What’s driving bitcoin’s surge in value? One reason could be the recent upgrades to the system — transactions are faster, and fees are lower. Another reason might be simply that more people know about it and are comfortable with the idea of a cryptocurrency — including investors.
As more mainstream traders and investors get on board, the currency is seen as increasingly robust. For the uninitiated, bitcoin is a virtual currency created by a mysterious individual who goes by the name Satoshi Nakamoto, though that is most certainly not his actual name.
“Nakamoto” introduced his idea for the cryptocurrency in a research paper in 2008, and it was implemented in 2009 as open source code. His reason for creating bitcoin came down to the flaws he saw in the current system banks debasing currency, a lack of privacy and security, banks’ predatory lending practices, and the difficulties and expenses with transferring money.
Bitcoin is not actually a coin, but a line of unique code. And like the dollar bill today, bitcoin has value because people give it value. Like gold, there is a fixed amount of bitcoin that can exist in the world — 21 million. Bitcoin runs on blockchain — a digital ledger that keep tracks of every single transaction made in the bitcoin network. Making it especially secure because everything is public and everything is tracked. It’s the world’s first open financial network.
As people become increasingly wary of government control over individual assets, bitcoin becomes more and more viable: your own personal bank that no one can touch. Your bitcoin is stored in a wallet. This wallet can be a digital wallet or even a physical one — wherever you think your unique key — a long string of numbers that is yours and yours alone will be safest.
If you’re looking to invest in bitcoin, you can do so in different ways:
You can mine your own – which it’s very difficult.
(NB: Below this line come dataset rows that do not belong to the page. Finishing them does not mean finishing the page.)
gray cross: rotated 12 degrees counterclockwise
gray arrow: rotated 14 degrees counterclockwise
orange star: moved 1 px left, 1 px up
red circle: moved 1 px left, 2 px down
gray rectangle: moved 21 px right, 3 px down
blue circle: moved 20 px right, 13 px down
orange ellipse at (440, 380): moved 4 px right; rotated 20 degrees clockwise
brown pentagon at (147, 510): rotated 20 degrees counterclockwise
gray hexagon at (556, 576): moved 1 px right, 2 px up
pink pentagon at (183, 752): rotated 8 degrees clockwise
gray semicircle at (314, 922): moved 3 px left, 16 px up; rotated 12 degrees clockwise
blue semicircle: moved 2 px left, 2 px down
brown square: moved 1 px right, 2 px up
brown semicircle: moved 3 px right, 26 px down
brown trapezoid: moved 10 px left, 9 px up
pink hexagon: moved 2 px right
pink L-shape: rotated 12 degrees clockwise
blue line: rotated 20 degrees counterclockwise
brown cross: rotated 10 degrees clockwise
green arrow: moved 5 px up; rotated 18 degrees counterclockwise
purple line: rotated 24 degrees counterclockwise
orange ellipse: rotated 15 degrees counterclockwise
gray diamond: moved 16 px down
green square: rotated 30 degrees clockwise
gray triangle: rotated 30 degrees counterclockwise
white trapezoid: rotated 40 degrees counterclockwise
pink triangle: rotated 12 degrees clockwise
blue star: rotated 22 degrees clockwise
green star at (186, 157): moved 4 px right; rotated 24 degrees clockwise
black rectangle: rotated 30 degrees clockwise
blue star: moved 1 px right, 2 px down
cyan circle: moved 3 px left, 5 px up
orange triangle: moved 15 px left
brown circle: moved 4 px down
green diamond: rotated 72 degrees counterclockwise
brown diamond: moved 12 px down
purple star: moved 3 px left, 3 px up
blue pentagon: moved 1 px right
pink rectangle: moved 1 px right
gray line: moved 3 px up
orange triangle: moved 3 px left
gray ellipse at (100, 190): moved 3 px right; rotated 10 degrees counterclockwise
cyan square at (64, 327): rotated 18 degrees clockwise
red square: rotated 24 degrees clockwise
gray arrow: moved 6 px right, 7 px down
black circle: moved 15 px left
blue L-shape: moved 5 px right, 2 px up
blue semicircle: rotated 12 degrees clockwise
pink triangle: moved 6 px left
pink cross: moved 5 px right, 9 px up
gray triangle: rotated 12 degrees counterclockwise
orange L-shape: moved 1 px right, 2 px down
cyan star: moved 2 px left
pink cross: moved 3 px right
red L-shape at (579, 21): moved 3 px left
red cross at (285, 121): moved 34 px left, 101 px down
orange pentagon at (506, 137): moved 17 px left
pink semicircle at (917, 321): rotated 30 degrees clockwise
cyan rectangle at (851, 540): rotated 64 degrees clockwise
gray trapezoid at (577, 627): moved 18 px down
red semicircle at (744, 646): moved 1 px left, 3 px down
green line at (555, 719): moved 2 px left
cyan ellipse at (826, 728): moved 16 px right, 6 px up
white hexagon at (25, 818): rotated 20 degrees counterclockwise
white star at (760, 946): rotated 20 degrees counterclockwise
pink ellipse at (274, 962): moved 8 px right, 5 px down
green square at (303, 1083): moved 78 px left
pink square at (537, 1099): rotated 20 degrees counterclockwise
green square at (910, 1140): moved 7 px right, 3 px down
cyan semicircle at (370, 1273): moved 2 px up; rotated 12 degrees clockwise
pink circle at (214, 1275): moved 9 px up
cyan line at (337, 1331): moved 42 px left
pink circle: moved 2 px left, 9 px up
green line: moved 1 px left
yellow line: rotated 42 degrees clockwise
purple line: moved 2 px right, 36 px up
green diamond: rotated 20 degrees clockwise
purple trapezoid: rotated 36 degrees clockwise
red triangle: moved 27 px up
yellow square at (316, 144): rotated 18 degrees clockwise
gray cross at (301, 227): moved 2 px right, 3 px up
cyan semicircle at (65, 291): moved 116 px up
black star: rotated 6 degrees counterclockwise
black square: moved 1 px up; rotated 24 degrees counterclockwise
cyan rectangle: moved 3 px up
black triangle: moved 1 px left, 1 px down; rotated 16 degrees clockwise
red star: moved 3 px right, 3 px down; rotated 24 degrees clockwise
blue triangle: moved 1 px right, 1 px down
As competition for mining bitcoins has increased, only those with powerful computers and cash to shell out for energy costs can keep up with processing the increasingly difficult calculations.
Buy some from an online exchange or number three you can buy shares in a fund that invest in bitcoin. And if you’re looking to cash out, you can do so by selling your bitcoin directly to another user in exchange for another currency, or in an online exchange. Bitcoin’s real world value may be slower to develop.
As a day-to-day currency, it’s still hard to use. While there are some brick-and-mortar establishments that accept the currency – from hotel chains like Howard Johnson to certain restaurants – it’s still difficult to use out in the real world. Online, certain goods and services can be bought with the currency. As more companies and retailers begin to recognize the currency’s growth, adoption will follow.
For now, the currency’s value lies in what it’s worth – with Bitcoin holders closely watching its value climb, wondering when — if ever — to cash out.